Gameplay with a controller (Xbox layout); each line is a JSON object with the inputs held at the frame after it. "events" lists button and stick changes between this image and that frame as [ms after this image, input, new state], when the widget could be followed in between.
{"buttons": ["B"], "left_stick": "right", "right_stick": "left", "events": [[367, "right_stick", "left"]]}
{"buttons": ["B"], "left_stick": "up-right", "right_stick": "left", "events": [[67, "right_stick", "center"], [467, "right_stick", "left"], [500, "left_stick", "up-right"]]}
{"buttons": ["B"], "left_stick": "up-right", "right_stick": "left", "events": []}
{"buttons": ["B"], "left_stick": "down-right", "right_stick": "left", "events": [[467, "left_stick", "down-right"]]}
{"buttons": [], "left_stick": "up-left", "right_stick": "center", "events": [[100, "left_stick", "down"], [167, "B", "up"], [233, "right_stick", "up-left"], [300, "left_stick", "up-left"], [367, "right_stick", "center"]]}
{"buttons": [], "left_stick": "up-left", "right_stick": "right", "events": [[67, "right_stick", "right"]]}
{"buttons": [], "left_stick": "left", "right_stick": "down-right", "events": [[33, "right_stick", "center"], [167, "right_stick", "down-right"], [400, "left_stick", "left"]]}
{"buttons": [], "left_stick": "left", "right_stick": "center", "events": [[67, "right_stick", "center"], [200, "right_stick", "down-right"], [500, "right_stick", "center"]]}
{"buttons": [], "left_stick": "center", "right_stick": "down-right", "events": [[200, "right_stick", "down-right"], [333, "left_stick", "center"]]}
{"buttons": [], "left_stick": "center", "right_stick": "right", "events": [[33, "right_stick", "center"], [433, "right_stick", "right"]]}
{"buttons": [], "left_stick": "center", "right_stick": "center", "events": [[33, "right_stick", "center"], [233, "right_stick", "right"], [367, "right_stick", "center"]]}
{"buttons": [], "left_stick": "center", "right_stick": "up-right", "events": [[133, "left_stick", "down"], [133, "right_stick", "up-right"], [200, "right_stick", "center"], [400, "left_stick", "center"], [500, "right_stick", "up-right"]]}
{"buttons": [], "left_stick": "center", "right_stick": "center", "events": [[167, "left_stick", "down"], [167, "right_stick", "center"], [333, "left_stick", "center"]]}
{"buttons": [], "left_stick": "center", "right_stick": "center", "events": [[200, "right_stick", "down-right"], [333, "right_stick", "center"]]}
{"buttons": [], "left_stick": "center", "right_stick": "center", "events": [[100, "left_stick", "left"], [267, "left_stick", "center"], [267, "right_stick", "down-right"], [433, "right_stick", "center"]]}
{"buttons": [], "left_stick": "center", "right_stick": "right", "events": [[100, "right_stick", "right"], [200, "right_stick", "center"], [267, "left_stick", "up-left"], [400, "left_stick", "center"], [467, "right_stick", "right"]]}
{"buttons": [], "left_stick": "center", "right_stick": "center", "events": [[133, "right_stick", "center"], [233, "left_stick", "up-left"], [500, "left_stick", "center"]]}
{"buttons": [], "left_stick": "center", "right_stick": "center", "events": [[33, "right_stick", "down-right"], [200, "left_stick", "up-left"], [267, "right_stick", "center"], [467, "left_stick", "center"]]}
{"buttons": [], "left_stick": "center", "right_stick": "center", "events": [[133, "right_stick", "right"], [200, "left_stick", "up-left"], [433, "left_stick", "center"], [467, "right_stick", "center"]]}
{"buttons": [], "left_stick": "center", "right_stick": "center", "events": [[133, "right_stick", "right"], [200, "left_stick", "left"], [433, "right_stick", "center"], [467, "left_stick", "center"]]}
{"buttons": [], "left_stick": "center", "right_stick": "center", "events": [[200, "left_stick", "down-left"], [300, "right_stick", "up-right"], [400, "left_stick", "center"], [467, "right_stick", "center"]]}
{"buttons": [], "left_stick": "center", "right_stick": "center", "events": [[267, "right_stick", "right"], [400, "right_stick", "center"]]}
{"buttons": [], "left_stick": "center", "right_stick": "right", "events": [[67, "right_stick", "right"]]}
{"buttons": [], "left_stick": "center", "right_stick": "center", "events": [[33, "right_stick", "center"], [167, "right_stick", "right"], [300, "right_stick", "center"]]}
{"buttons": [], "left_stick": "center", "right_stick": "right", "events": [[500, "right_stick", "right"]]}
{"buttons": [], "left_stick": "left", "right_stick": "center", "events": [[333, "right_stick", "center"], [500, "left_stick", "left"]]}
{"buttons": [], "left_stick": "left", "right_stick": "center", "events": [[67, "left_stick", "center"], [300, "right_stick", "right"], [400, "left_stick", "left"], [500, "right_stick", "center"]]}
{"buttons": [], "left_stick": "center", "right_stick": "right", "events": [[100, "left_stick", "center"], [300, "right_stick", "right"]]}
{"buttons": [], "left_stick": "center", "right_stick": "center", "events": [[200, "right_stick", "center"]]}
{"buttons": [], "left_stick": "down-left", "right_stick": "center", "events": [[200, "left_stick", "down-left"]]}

- - - - - - -

Exercise aim:
Please copy out the records exactly as they appear.

Solved problem:
Gameplay with a controller (Xbox layout); each line is a JSON object with the inputs held at the frame after it. "events" lists button and stick changes between this image and that frame as [ms after this image, input, new state], when the widget could be followed in between.
{"buttons": ["B"], "left_stick": "right", "right_stick": "left", "events": [[367, "right_stick", "left"]]}
{"buttons": ["B"], "left_stick": "up-right", "right_stick": "left", "events": [[67, "right_stick", "center"], [467, "right_stick", "left"], [500, "left_stick", "up-right"]]}
{"buttons": ["B"], "left_stick": "up-right", "right_stick": "left", "events": []}
{"buttons": ["B"], "left_stick": "down-right", "right_stick": "left", "events": [[467, "left_stick", "down-right"]]}
{"buttons": [], "left_stick": "up-left", "right_stick": "center", "events": [[100, "left_stick", "down"], [167, "B", "up"], [233, "right_stick", "up-left"], [300, "left_stick", "up-left"], [367, "right_stick", "center"]]}
{"buttons": [], "left_stick": "up-left", "right_stick": "right", "events": [[67, "right_stick", "right"]]}
{"buttons": [], "left_stick": "left", "right_stick": "down-right", "events": [[33, "right_stick", "center"], [167, "right_stick", "down-right"], [400, "left_stick", "left"]]}
{"buttons": [], "left_stick": "left", "right_stick": "center", "events": [[67, "right_stick", "center"], [200, "right_stick", "down-right"], [500, "right_stick", "center"]]}
{"buttons": [], "left_stick": "center", "right_stick": "down-right", "events": [[200, "right_stick", "down-right"], [333, "left_stick", "center"]]}
{"buttons": [], "left_stick": "center", "right_stick": "right", "events": [[33, "right_stick", "center"], [433, "right_stick", "right"]]}
{"buttons": [], "left_stick": "center", "right_stick": "center", "events": [[33, "right_stick", "center"], [233, "right_stick", "right"], [367, "right_stick", "center"]]}
{"buttons": [], "left_stick": "center", "right_stick": "up-right", "events": [[133, "left_stick", "down"], [133, "right_stick", "up-right"], [200, "right_stick", "center"], [400, "left_stick", "center"], [500, "right_stick", "up-right"]]}
{"buttons": [], "left_stick": "center", "right_stick": "center", "events": [[167, "left_stick", "down"], [167, "right_stick", "center"], [333, "left_stick", "center"]]}
{"buttons": [], "left_stick": "center", "right_stick": "center", "events": [[200, "right_stick", "down-right"], [333, "right_stick", "center"]]}
{"buttons": [], "left_stick": "center", "right_stick": "center", "events": [[100, "left_stick", "left"], [267, "left_stick", "center"], [267, "right_stick", "down-right"], [433, "right_stick", "center"]]}
{"buttons": [], "left_stick": "center", "right_stick": "right", "events": [[100, "right_stick", "right"], [200, "right_stick", "center"], [267, "left_stick", "up-left"], [400, "left_stick", "center"], [467, "right_stick", "right"]]}
{"buttons": [], "left_stick": "center", "right_stick": "center", "events": [[133, "right_stick", "center"], [233, "left_stick", "up-left"], [500, "left_stick", "center"]]}
{"buttons": [], "left_stick": "center", "right_stick": "center", "events": [[33, "right_stick", "down-right"], [200, "left_stick", "up-left"], [267, "right_stick", "center"], [467, "left_stick", "center"]]}
{"buttons": [], "left_stick": "center", "right_stick": "center", "events": [[133, "right_stick", "right"], [200, "left_stick", "up-left"], [433, "left_stick", "center"], [467, "right_stick", "center"]]}
{"buttons": [], "left_stick": "center", "right_stick": "center", "events": [[133, "right_stick", "right"], [200, "left_stick", "left"], [433, "right_stick", "center"], [467, "left_stick", "center"]]}
{"buttons": [], "left_stick": "center", "right_stick": "center", "events": [[200, "left_stick", "down-left"], [300, "right_stick", "up-right"], [400, "left_stick", "center"], [467, "right_stick", "center"]]}
{"buttons": [], "left_stick": "center", "right_stick": "center", "events": [[267, "right_stick", "right"], [400, "right_stick", "center"]]}
{"buttons": [], "left_stick": "center", "right_stick": "right", "events": [[67, "right_stick", "right"]]}
{"buttons": [], "left_stick": "center", "right_stick": "center", "events": [[33, "right_stick", "center"], [167, "right_stick", "right"], [300, "right_stick", "center"]]}
{"buttons": [], "left_stick": "center", "right_stick": "right", "events": [[500, "right_stick", "right"]]}
{"buttons": [], "left_stick": "left", "right_stick": "center", "events": [[333, "right_stick", "center"], [500, "left_stick", "left"]]}
{"buttons": [], "left_stick": "left", "right_stick": "center", "events": [[67, "left_stick", "center"], [300, "right_stick", "right"], [400, "left_stick", "left"], [500, "right_stick", "center"]]}
{"buttons": [], "left_stick": "center", "right_stick": "right", "events": [[100, "left_stick", "center"], [300, "right_stick", "right"]]}
{"buttons": [], "left_stick": "center", "right_stick": "center", "events": [[200, "right_stick", "center"]]}
{"buttons": [], "left_stick": "down-left", "right_stick": "center", "events": [[200, "left_stick", "down-left"]]}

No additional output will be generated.